Tuesday, October 16, 2012

What October 15th Means to Me


Yesterday was Pregnancy and Infant Loss Awareness Day – a day to remember the children we’ve lost. As the day wore on, I have to admit I was a bit overwhelmed by what I saw on Facebook. In the morning, it was all women who had experienced the loss of a child talking about it. By the end of the day, so many of my friends had joined in. Remembering and honoring the children we’ve lost. It was really touching to see how far the message reached.

It may seem strange to some to have a day of remembrance. For those of us who have experienced the tragic loss of a child, remembering happens all of the time. There isn’t a day, or even a moment, that passes that we don’t think about how much we miss them and love them.
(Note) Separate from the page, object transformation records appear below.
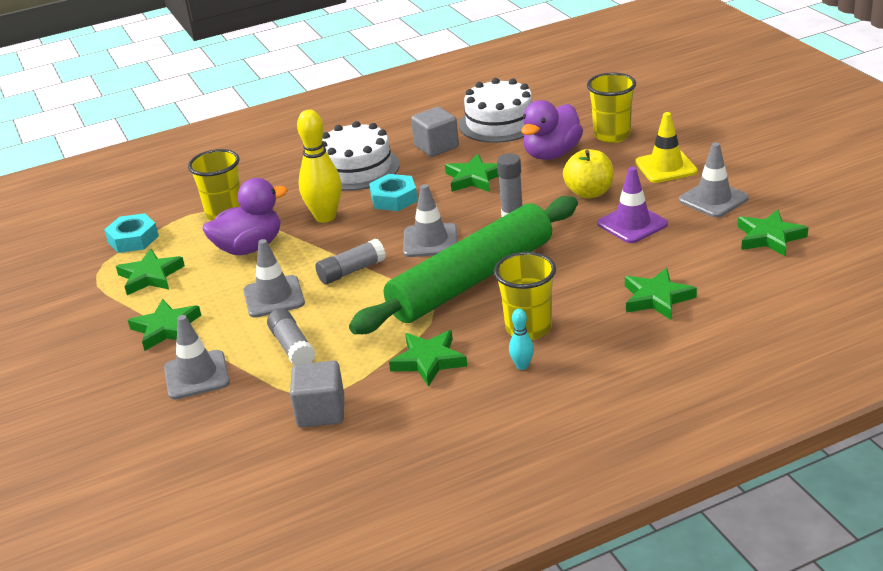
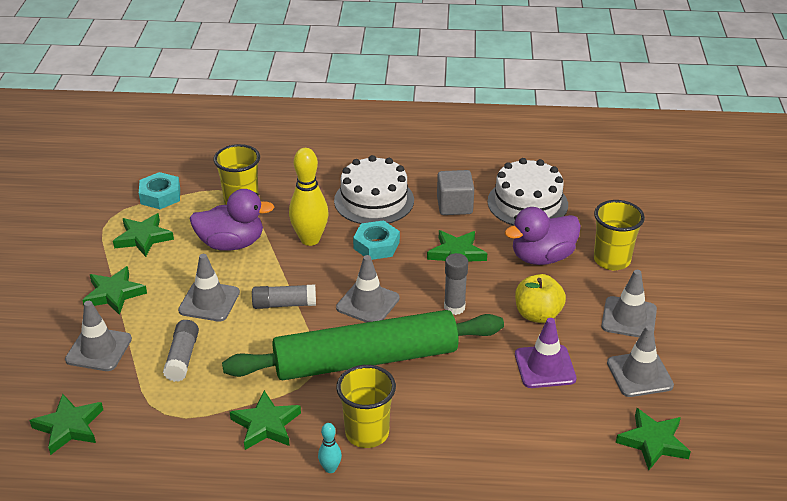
camera: 25 degrees right, 5 degrees up
grey cube [290,361,344,428] -> none
green star [625,268,697,320] -> green star moved to [29,394,103,455]
yellow traffic cone [635,112,698,183] -> grey traffic cone [601,270,657,337]

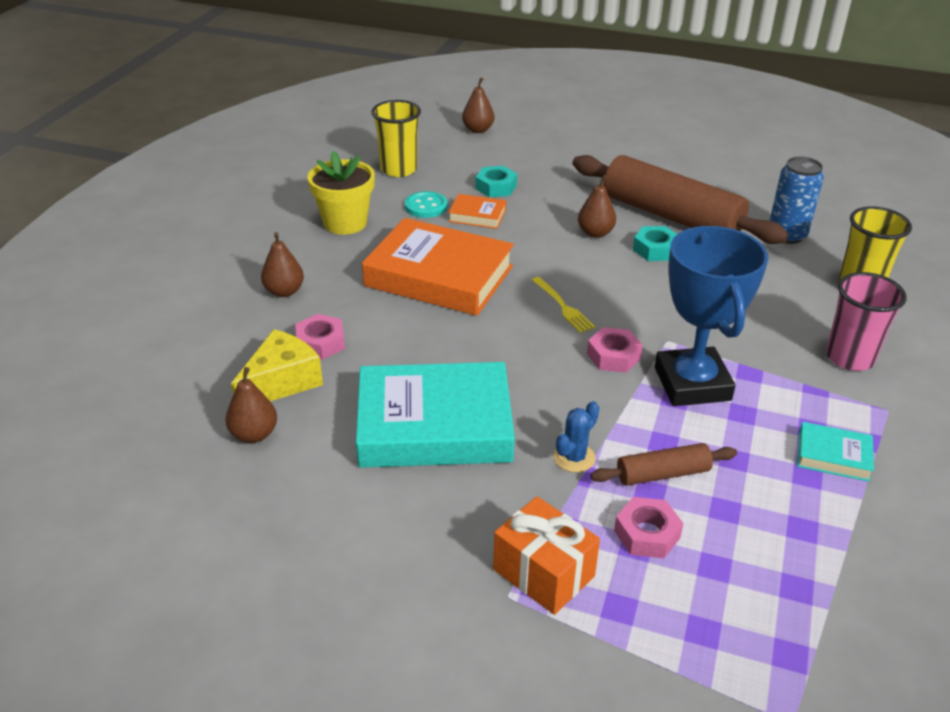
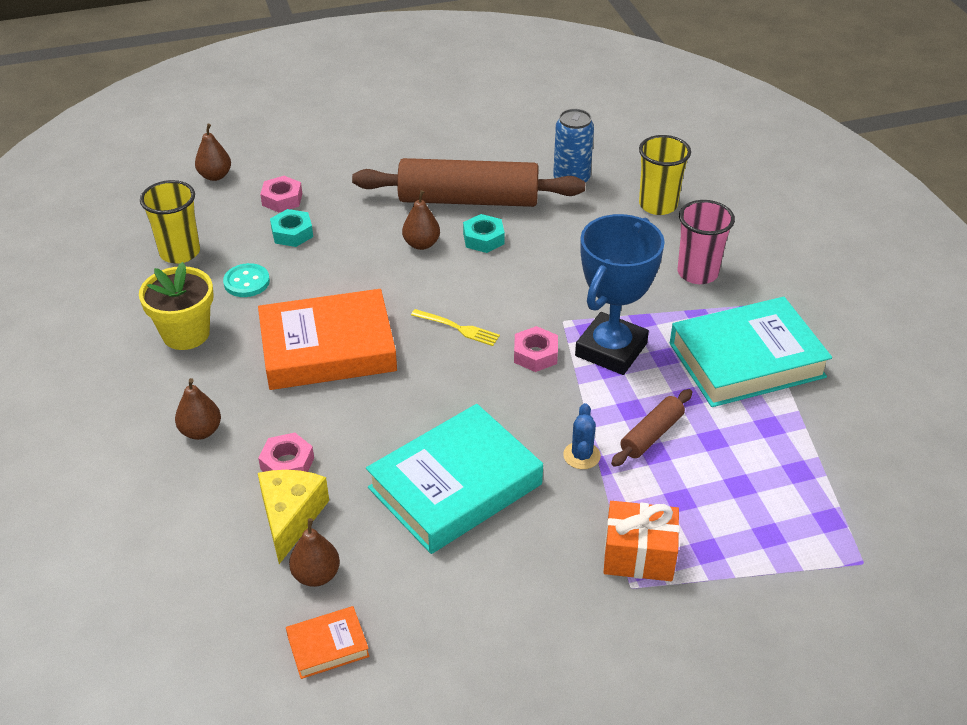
camera: 35 degrees left, 5 degrees up
orange book [448,194,506,229] -> orange book moved to [286,606,370,679]
pink nut [614,497,684,558] -> pink nut moved to [260,176,302,212]
blue trophy [655,226,768,406] -> blue trophy turned 75 degrees clockwise [575,214,665,375]
turquoise book [797,422,874,482] -> turquoise book [670,297,832,407], size x2.23

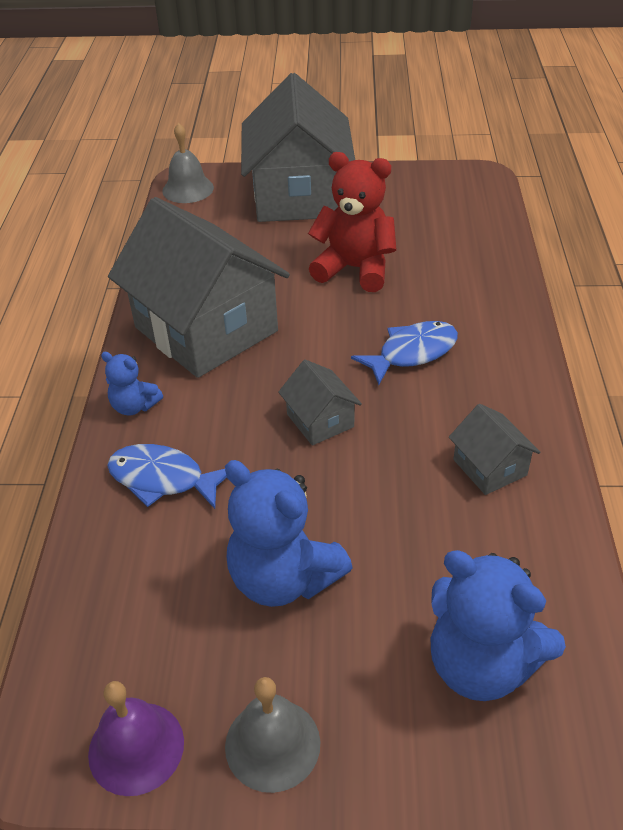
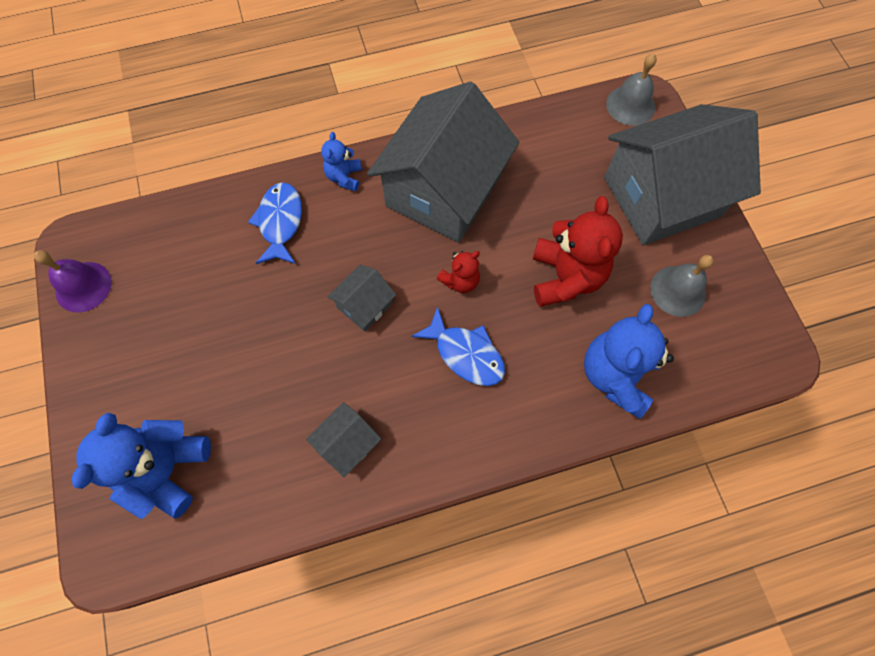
camera: 70 degrees right, 25 degrees up
blue teddy bear [225,460,353,607] -> blue teddy bear moved to [584,304,674,419]
grey bell [225,677,320,793] -> grey bell moved to [650,255,714,317]
none -> red teddy bear [437,251,480,293]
We always fear, though, that others will forget our children. When you have a living child, it’s something that doesn’t even cross your mind because that child is there – people ask how they are, what they are up to, what their new milestones are. When you lose a child, questions about them pass after about a month. And eventually, fewer and fewer people will even say their names. There are no new milestones, no birthdays, no school photos, and no funny stories. For us, it is a day for others to join in remembering and to remind us that our children are not forgotten – they have touched people’s lives and made a difference. It is value for loss parents that is beyond measure.

But this is also a day to break the silence. For reasons that I cannot understand, talking about the children we’ve lost is a taboo subject in most arenas. Apparently, it’s OK for me to talk about my deceased grandparents and father, but when it comes to talking about my deceased children, I’m supposed to keep that private.

Why can’t we talk about our children? I think it’s mostly because it makes people uncomfortable – the thought of a baby dying isn’t something people want to think about or discuss. So, if we just pretend like it never happens, we can live in a more idyllic world where logic prevails and babies don’t die. In this world, parents suffer in silence because people won’t acknowledge the gravity of their loss and how life-changing it is. And while I’d rather live in a world where I believe babies can’t die, I can’t live in one where I can’t talk about my children because it makes someone uncomfortable.

Another reason we can’t talk about our children – it makes people think that we can’t “let go” or “move on,” as if that is even possible. Somehow, by saying our children’s names and remembering them, it makes people judge. Even though these people have never experienced this loss, somehow they get an opinion on the proper amount of time to grieve, and the right way to live your life after you’ve lost a child. I’ve heard this saying often from other loss Moms – you don’t get over it, you just get through it. There is no getting over losing a child – it simply never happens. You do get through the grief, the pain, and the days without them, but the love and longing is always there. They are our children, whether they are here or not.

And so yesterday was a day to remember them and to say their names. We didn’t have to worry about judgment or discomfort from others – we had this official day to back us up. I was happy to see so many people join in and support these families and remember their children. My hope is that this acknowledgement can spill over into other days. We remember our children every day of the year. Every so often, let a loss parent know that you do too. I guarantee that you will make their day.